On Monday, the 25th, I go in for one of my favorite procedures, a colonoscopy! Several years ago, just after my first kidney cancer showed up, they removed several polyps, one which was pre-cancerous. I was to have followed that up at 5 years......it's been eight. Oops!

Then on Thursday, the 28th, I am scheduled for an ear operation to (hopefully) restore hearing in my left ear. Something to do with repairing the stapes, etc. This should be minor surgery, in and out, and I only have to stay home a couple of days while my ear drum heals, so it shouldn't be a problem....but with what seems to be my very unlucky history of _surprises_, who knows!?

Any way, I'd appreciate y'all thinking of me.

Mark


----------



## skippershe (May 22, 2006)

Mark,

You will be in my thoughts...we share something in common because I too will be going in for a colonoscopy on March 3rd...Oh boy









This will be my second one after losing my mom to colon cancer and I know you know that the actual procedure is nothing compared to the prep day before. I'm trying to psyche myself up for bouillion cubes and green jello, but it's just not happening here









I got some bad news that my aunt was just diagnosed last week with colon cancer, so I've got to keep up with this screening thing.
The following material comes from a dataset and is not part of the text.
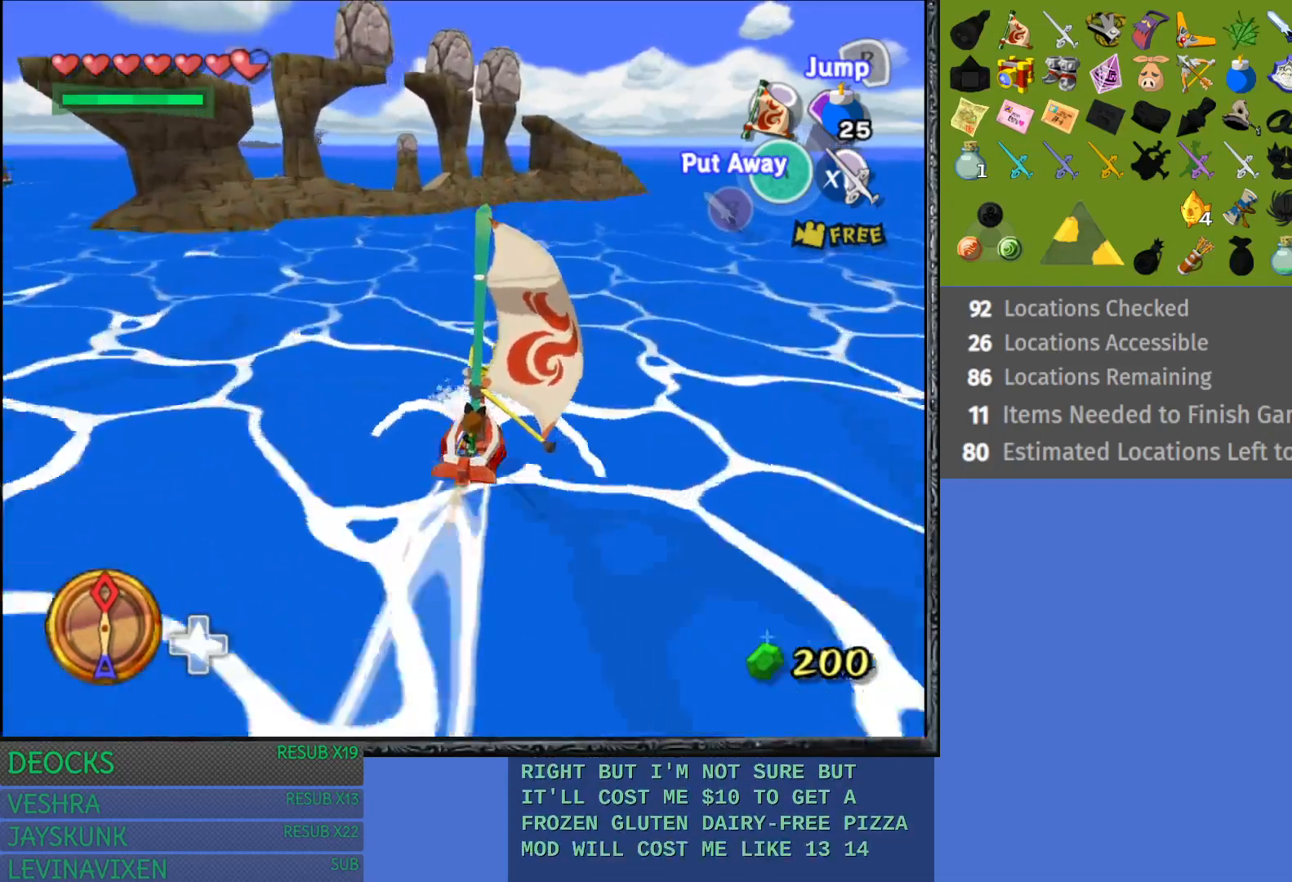
{"buttons": [], "left_stick": "center", "right_stick": "center", "events": [[67, "R1", "down"], [233, "R1", "up"]]}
Please let us know how everything goes ok??
We probably won't see much of you around here on the 24th


----------



## Ghosty (Jan 17, 2005)

I never knew you had a hearing problem -- for all these years i thought you were just ignoring us when we talked to you...
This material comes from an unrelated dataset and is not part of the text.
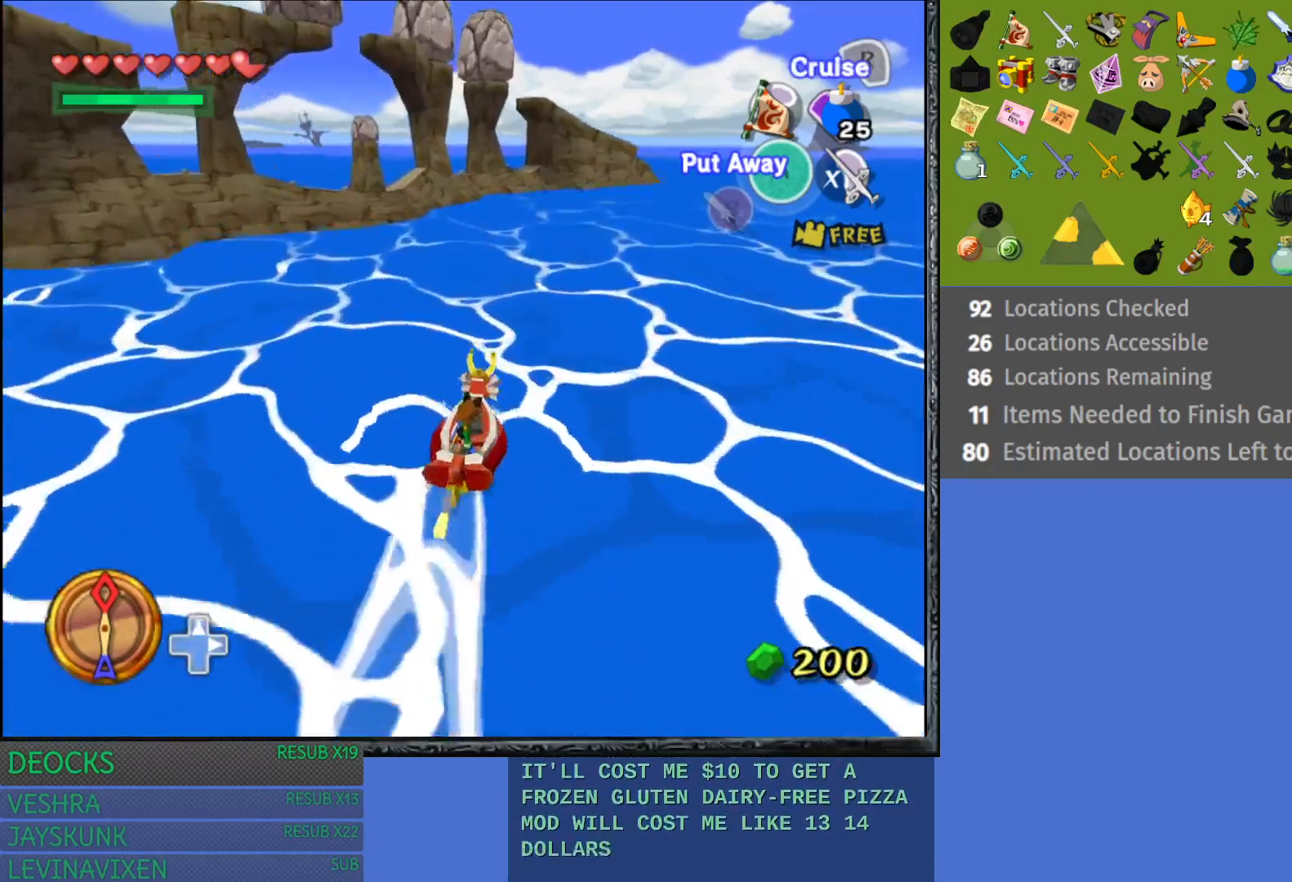
{"buttons": [], "left_stick": "center", "right_stick": "center", "events": []}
Hoping for the best for you...

see you in march...


----------



## Sluggo54 (Jun 15, 2005)

Good thoughts for both of you, but listen up!

The prep need not be - well - a dis/asster. Do not let them foist off the Fleet or GoLightly (yeah, right!) liquid nasty cramp-inducing prep procedure on you. There is no need to be miserable. Ask them - no, insist on using - the Visicol method. It is tablets, not liquid, and it doesn't cause any pain or discomfort. It is no worse than the aftermath of a bad bowl of chili. Honestly, it is a night and day difference that has taken all fear out of it.

I've been going through this since 1947, and I know of which I speak.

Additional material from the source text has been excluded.